→ **PASSAGE SHOWN**
4

I want to spit out a list of palindromes until a certain letter I give.

It's about this part:

def pyramid_palindrome(last_letter):
    for letter in range(97,last_letter):
        last_letter = last_letter - (last_letter-1)
        print call_first_part_palindrome(last_letter)
        print call_second_part_palindrome(last_letter)

What I'd want is, to do this:

a
aba
abcba
abcdcba
abcdedcba
abcdefedbca
abcdefgfedcba
abcdefghgfedcba
....

I am thinking like this:

"I will give the last letter as an input, and it will keep iterating the palindrome until the last letter is being checked."

The problem is that I can't manage to spit out the palindromes one by one, ascending it just like a pyramid. Can someone point me in the right direction?

Am I right when I say I need to use a for loop in the first function?

This is my full code:

def pyramid_palindrome(last_letter):
    for letter in range(97,last_letter):
        last_letter = last_letter - (last_letter-1)
        print call_first_part_palindrome(last_letter)
        print call_second_part_palindrome(last_letter)

def call_first_part_palindrome(last_letter):

    letters_a_to_y = ""             

    for letter in range(97,last_letter):
        letters_a_to_y += chr(letter) 

    return(letters_a_to_y)

def call_second_part_palindrome(last_letter): 

    letters_y_to_a = ""

    for letter in range(last_letter,96,-1): 
        letters_y_to_a += chr(letter)

    return(letters_y_to_a)

pyramid_palindrome(112)

I think I am close, but can't make the finishing touch.

1
  • 3
    last_letter = last_letter - (last_letter-1). This is equivalent to last_letter = 1, right?
    – S. de Melo
    Nov 18, 2016 at 10:51

3 Answers 3

3

Your this entire logic could be simplified using string slicing along with string.ascii_lower as:

import string
alphs = string.ascii_lowercase   # returns string of lower case characters
last_letter = 'f'

for i in range(len(alphs)):
    print alphs[:i]+alphs[i::-1]
    if alphs[i] == last_letter:  # break the loop when `last_letter` is found
        break

which will generate output as:

a
aba
abcba
abcdcba
abcdedcba
abcdefedcba    

Edit: If you do not want to import string, you may get the string of lowercase characters via using:

alphs = ''.join(chr(i) for i in range(97,123))
6
  • Thanks mate, but I'd prefer it doing it with a for loop. Can you help me with that? I am trying to use as less import functions as possible.
    – Siyah
    Nov 18, 2016 at 10:36
  • 1
    The problem of your proposal is that it does not stop in a desired letter, as in the OP is asked
    – Jalo
    Nov 18, 2016 at 10:36
  • If you substitute string.ascii_lowercase by range (97, last_letter) you don't need to import string
    – Jalo
    Nov 18, 2016 at 10:39
  • 1
    Editted the answer to do it without importing string. But still, doing string.ascii_lower is better than creating the string explicitly. Also, updated code to consider last_letter Nov 18, 2016 at 10:44
  • 1
    try print alphs[:i] + alphs[i::-1]
    – furas
    Nov 18, 2016 at 10:44
1

Your problem was when calling your two palindrome functions and on how you were changing the value for last_letter-

I tried to modify your code as little as possible:

def pyramid_palindrome(last_letter):
    for letter in range(97,last_letter):
        print(call_first_part_palindrome(letter) + call_second_part_palindrome(letter-2))

→ **DATASET RECORDS**
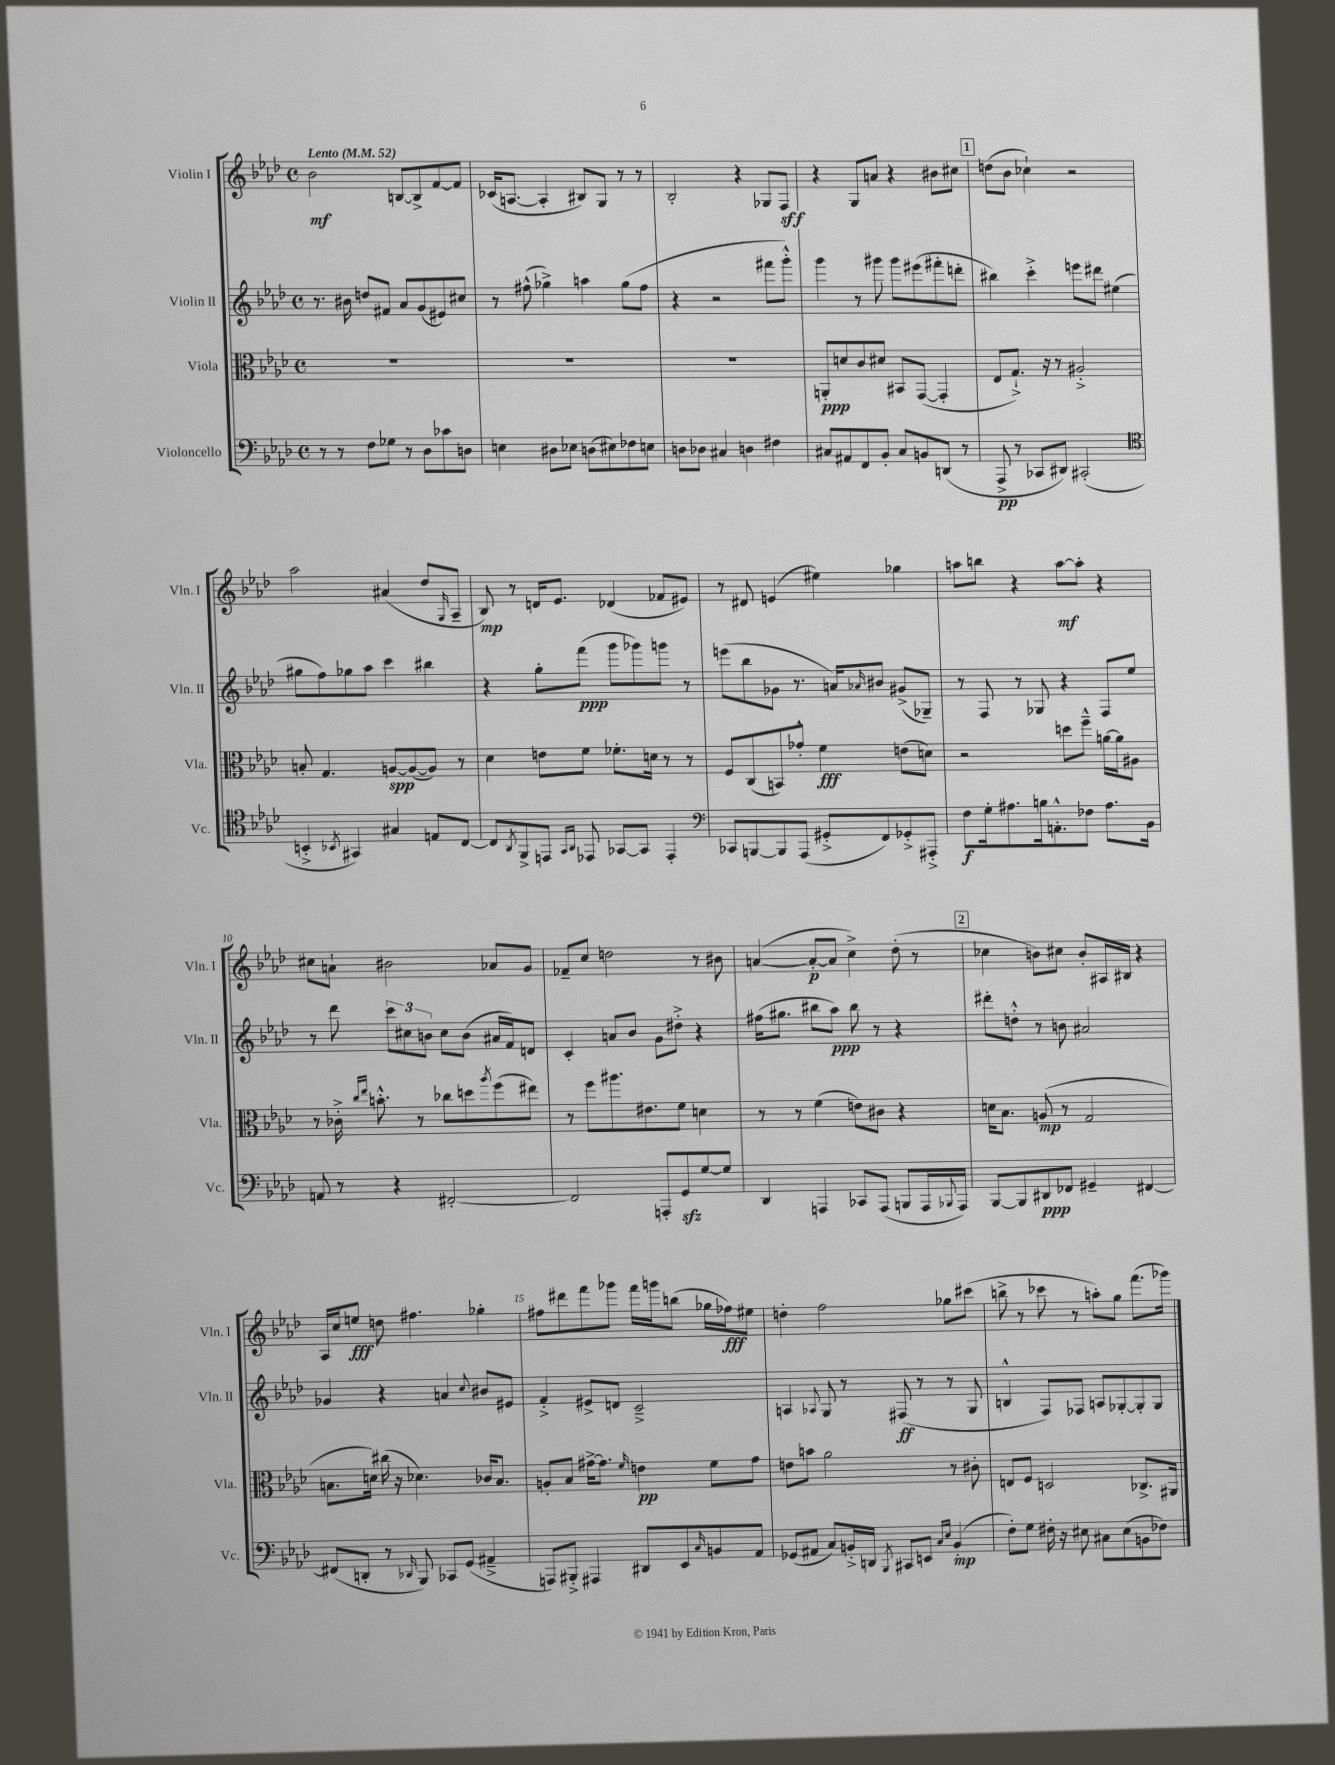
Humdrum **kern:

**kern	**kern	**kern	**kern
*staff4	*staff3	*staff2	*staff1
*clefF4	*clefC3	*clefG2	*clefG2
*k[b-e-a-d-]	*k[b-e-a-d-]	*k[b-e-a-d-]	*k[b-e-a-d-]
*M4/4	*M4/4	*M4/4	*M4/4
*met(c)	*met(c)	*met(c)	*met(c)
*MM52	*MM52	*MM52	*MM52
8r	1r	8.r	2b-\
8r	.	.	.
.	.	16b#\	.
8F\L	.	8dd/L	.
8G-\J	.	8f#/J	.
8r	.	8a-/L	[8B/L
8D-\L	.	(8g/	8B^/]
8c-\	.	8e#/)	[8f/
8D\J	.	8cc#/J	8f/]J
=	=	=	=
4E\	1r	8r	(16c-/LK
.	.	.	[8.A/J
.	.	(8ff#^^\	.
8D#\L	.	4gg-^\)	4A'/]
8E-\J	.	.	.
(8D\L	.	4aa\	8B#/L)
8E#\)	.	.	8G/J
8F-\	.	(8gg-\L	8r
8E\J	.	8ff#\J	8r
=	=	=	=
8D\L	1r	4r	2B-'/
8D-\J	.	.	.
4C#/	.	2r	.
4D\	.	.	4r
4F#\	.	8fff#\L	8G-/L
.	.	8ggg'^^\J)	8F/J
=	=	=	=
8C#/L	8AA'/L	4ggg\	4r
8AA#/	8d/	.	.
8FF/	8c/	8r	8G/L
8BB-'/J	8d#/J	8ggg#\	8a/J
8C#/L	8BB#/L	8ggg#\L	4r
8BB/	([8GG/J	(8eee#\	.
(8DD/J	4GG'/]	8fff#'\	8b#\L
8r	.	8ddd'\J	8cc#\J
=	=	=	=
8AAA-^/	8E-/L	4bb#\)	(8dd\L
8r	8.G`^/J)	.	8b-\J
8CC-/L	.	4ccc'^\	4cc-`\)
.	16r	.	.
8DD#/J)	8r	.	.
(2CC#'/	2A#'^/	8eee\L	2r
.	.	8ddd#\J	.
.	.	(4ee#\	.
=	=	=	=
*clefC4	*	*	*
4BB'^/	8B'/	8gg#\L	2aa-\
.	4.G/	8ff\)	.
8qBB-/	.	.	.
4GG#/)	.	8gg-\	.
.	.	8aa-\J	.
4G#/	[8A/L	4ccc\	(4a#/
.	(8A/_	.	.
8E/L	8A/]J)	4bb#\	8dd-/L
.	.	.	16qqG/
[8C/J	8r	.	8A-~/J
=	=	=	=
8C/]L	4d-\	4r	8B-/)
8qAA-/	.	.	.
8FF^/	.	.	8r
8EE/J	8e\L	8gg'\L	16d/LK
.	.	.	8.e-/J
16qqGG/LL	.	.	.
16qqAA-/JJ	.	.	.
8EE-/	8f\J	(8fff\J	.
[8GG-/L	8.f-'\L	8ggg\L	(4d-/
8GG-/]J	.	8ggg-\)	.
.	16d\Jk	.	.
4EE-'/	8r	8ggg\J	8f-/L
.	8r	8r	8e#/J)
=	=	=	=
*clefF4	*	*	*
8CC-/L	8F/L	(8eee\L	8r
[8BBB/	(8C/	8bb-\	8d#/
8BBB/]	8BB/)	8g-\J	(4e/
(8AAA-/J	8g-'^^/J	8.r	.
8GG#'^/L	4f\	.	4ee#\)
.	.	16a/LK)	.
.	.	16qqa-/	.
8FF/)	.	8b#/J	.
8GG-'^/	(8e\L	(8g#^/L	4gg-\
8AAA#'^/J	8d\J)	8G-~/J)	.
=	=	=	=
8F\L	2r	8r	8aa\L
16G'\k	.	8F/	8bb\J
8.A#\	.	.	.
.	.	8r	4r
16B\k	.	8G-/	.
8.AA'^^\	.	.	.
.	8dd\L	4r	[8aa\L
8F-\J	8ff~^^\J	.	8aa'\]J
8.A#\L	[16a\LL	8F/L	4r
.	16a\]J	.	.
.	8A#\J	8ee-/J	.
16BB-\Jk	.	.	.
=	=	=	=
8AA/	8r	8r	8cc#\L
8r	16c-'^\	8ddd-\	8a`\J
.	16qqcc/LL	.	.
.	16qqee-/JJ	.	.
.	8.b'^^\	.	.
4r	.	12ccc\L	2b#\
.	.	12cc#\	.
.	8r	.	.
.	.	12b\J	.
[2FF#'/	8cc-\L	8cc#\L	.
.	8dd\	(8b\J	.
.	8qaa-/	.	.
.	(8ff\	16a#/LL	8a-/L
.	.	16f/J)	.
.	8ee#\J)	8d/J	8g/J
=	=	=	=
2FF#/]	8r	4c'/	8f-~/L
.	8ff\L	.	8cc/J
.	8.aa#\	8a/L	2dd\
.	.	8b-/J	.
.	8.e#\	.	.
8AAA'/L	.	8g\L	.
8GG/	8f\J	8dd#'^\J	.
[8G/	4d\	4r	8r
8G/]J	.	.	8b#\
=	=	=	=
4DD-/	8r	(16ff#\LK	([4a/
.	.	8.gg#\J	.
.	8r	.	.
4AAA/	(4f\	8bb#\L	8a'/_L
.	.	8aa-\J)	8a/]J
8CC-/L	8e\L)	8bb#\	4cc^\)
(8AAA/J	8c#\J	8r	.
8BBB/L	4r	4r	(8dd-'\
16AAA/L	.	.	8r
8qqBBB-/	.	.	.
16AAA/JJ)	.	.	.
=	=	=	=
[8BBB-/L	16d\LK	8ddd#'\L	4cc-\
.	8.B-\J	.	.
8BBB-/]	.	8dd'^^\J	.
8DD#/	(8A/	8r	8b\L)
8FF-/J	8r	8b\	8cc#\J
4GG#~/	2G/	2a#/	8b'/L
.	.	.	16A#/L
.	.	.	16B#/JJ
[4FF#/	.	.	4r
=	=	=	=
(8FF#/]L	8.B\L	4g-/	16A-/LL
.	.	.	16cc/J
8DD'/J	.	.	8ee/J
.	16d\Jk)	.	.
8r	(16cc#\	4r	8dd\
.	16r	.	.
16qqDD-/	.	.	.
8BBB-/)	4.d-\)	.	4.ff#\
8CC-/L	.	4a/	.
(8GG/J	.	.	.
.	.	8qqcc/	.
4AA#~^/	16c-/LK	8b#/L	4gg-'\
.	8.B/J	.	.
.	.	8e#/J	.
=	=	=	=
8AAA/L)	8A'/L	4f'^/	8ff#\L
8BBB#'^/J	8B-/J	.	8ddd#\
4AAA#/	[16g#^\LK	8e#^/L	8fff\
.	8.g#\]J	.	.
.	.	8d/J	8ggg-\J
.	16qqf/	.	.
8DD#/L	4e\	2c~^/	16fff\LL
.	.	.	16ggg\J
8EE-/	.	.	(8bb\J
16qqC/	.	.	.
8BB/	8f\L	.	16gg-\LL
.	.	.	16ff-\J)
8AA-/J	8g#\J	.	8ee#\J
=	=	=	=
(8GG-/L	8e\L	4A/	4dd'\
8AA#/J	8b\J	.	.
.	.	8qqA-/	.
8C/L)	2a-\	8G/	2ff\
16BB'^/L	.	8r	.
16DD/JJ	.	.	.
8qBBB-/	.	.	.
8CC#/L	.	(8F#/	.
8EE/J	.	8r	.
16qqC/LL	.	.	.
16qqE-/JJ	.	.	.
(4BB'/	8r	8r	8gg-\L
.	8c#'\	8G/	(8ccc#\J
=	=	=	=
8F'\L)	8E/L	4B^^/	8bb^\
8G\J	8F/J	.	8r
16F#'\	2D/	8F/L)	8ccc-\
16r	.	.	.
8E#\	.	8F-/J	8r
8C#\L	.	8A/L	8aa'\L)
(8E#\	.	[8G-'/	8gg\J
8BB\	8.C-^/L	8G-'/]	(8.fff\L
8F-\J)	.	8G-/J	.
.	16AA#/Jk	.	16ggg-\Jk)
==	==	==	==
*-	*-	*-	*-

→ **WRITTEN TASK**
Continue the palindrome pyramid discussion from its last line.

→ **RESPONSE TO THIS EXERCISE**
And this remains the same:

def call_first_part_palindrome(last_letter):

    letters_a_to_y = ""             

    for letter in range(97,last_letter):
        letters_a_to_y += chr(letter) 

    return(letters_a_to_y)

def call_second_part_palindrome(last_letter): 

    letters_y_to_a = ""

    for letter in range(last_letter,96,-1): 
        letters_y_to_a += chr(letter)

    return(letters_y_to_a)

pyramid_palindrome(112)

Which outputs:

a
aba
abcba
abcdcba
abcdedcba
abcdefedcba
abcdefgfedcba
abcdefghgfedcba
abcdefghihgfedcba
abcdefghijihgfedcba
abcdefghijkjihgfedcba
abcdefghijklkjihgfedcba
abcdefghijklmlkjihgfedcba
abcdefghijklmnmlkjihgfedcba
2
  • 1
    Genius! Thanks man, I see what I did wrong there now. Thank you a bunch!
    – Siyah
    Nov 18, 2016 at 10:58
  • Anyway @Siyah this is not the best way to acomplish this task. The other answers provide much more efficient solutions Nov 18, 2016 at 11:39
1

Your code is more complicated than it needs to be, and does unnecessary work generating each string of letters from scratch.

I'm not sure why you don't want to import the letter string from the string module, but you can easily generate the string of letters once and then slice it to get the substrings required to build each palindrome. The code below works on Python 2 or 3.

def pyramid_palindrome(last_letter):
    letters = ''.join([chr(i) for i in range(97, last_letter)])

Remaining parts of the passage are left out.